====== DATA TO PROCESS

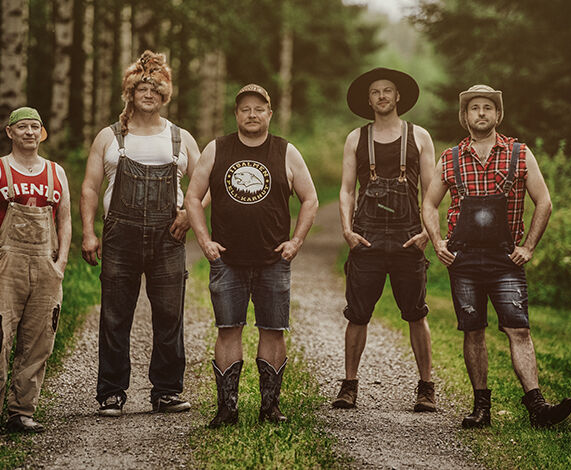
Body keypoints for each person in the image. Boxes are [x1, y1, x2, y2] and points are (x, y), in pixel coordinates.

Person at [422, 84, 571, 428]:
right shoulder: (450, 158)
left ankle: (538, 407)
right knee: (473, 331)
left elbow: (544, 202)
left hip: (506, 259)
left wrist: (529, 246)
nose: (481, 113)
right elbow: (429, 204)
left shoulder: (520, 153)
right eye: (474, 108)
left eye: (487, 108)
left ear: (497, 115)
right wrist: (437, 241)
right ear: (465, 116)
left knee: (518, 329)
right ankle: (481, 409)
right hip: (462, 260)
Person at [184, 84, 318, 427]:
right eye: (245, 109)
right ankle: (227, 409)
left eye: (259, 108)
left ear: (269, 114)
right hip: (227, 259)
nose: (252, 114)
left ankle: (269, 406)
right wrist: (204, 240)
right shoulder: (217, 149)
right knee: (228, 329)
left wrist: (296, 242)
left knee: (273, 330)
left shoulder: (286, 151)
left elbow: (310, 199)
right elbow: (193, 197)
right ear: (236, 114)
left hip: (274, 259)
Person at [80, 50, 201, 416]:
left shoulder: (180, 138)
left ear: (165, 96)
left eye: (155, 88)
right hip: (120, 235)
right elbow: (89, 187)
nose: (148, 93)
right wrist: (88, 233)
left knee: (169, 315)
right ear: (130, 93)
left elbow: (205, 183)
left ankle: (166, 391)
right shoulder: (109, 136)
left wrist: (189, 216)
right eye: (141, 87)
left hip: (169, 237)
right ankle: (112, 393)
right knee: (115, 316)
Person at [332, 68, 437, 412]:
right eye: (375, 92)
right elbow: (347, 190)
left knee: (416, 313)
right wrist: (348, 231)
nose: (381, 96)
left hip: (409, 238)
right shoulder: (356, 139)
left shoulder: (419, 136)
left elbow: (432, 194)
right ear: (369, 100)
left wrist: (427, 233)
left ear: (398, 96)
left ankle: (426, 388)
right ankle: (349, 386)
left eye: (387, 90)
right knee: (357, 314)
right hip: (367, 238)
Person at [0, 107, 71, 436]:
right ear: (10, 132)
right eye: (22, 127)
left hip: (46, 263)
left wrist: (61, 263)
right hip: (7, 263)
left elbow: (65, 220)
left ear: (42, 133)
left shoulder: (56, 172)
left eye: (35, 127)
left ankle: (22, 411)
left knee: (40, 340)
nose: (29, 132)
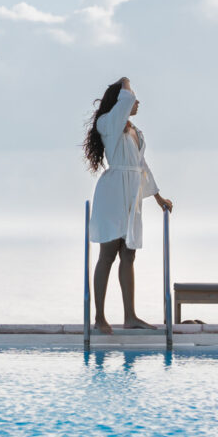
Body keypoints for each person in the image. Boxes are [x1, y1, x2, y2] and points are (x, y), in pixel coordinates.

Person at [83, 77, 173, 334]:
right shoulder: (109, 123)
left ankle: (130, 315)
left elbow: (141, 166)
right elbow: (127, 98)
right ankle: (99, 317)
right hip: (112, 192)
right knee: (108, 253)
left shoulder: (134, 131)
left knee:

============

Leaving every picture out, return the lines from the one containing "left ankle: (22, 411)" through the last line of the records exactly.

left ankle: (22, 411)
left knee: (40, 340)
nose: (29, 132)
Body keypoints for each person in the image. Boxes are [x1, y1, x2, y2] and points are (x, y), in pixel coordinates.

Person at [83, 77, 173, 334]:
right shoulder: (109, 123)
left ankle: (130, 315)
left elbow: (141, 166)
right elbow: (127, 98)
right ankle: (99, 317)
right hip: (112, 192)
right knee: (108, 253)
left shoulder: (134, 131)
left knee:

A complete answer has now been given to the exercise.